There are three different dialects of the Patwin language, each dialect differing from the others by slightly different pronounciations. However, the words are not so different as to limit the speaker of one dialect from understanding the speaker of another. The Suisune and their immediate Patwin neighbors spoke the Southern Patwin dialect, whereas Patwins to the far north of them spoke Hill Patwin and those living along the Sacramento River, such as the Yolos, spoke River Patwin. The Miwok villages of the Ompins, Chupcans, Bolbones (Volvon) and others, who lived just south of the Suisune, spoke the Bay Miwok dialect of the Miwok language, whereas various other Miwoks spoke either the Coast Miwok, Plains Miwok or Sierra Miwok dialects of the same language.

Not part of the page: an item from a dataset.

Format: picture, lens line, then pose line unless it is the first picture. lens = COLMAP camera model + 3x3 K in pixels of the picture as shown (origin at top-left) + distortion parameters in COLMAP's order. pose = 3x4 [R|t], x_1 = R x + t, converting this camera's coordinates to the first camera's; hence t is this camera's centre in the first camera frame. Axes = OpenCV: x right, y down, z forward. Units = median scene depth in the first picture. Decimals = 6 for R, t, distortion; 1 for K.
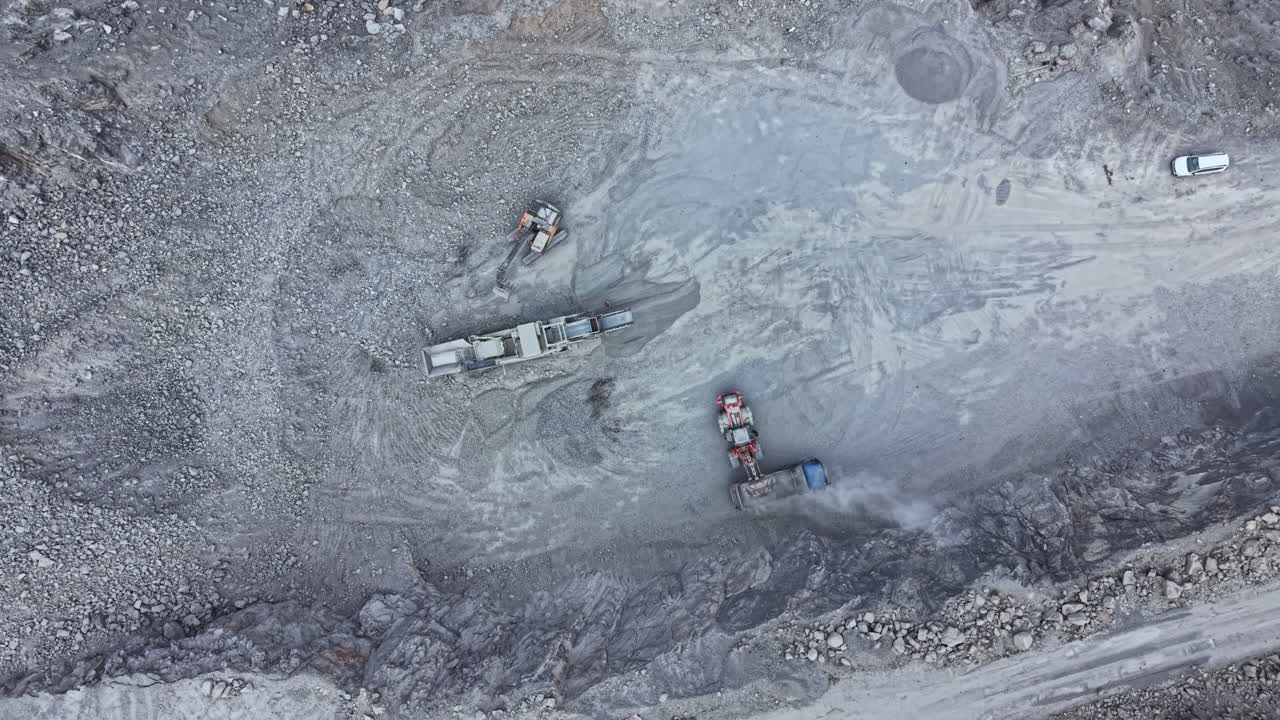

The Southern Patwin dialect became extinct in the 1920s when the last of the native speakers died. Possibly the last person to understand the language was Dr. Platon Vallejo (d. 1925), the son of General Mariano Vallejo, who of course was not Patwin, but Spanish. However, Platon was taught the Suisun language as a boy by his companion and mentor the Suisun Indian Tomo (d. c.1860). He compiled vocabulary lists of Suisun words, and it is from these lists that various authors over the years have tried to assign meanings to place names believed to be of Suisun Indian origin. One of Platon Vallejo's word lists is reproduced in Kroeber (1932), which is available in the link below. He also lists a few Suisun words in his 1914 article "Memoirs of the Vallejos".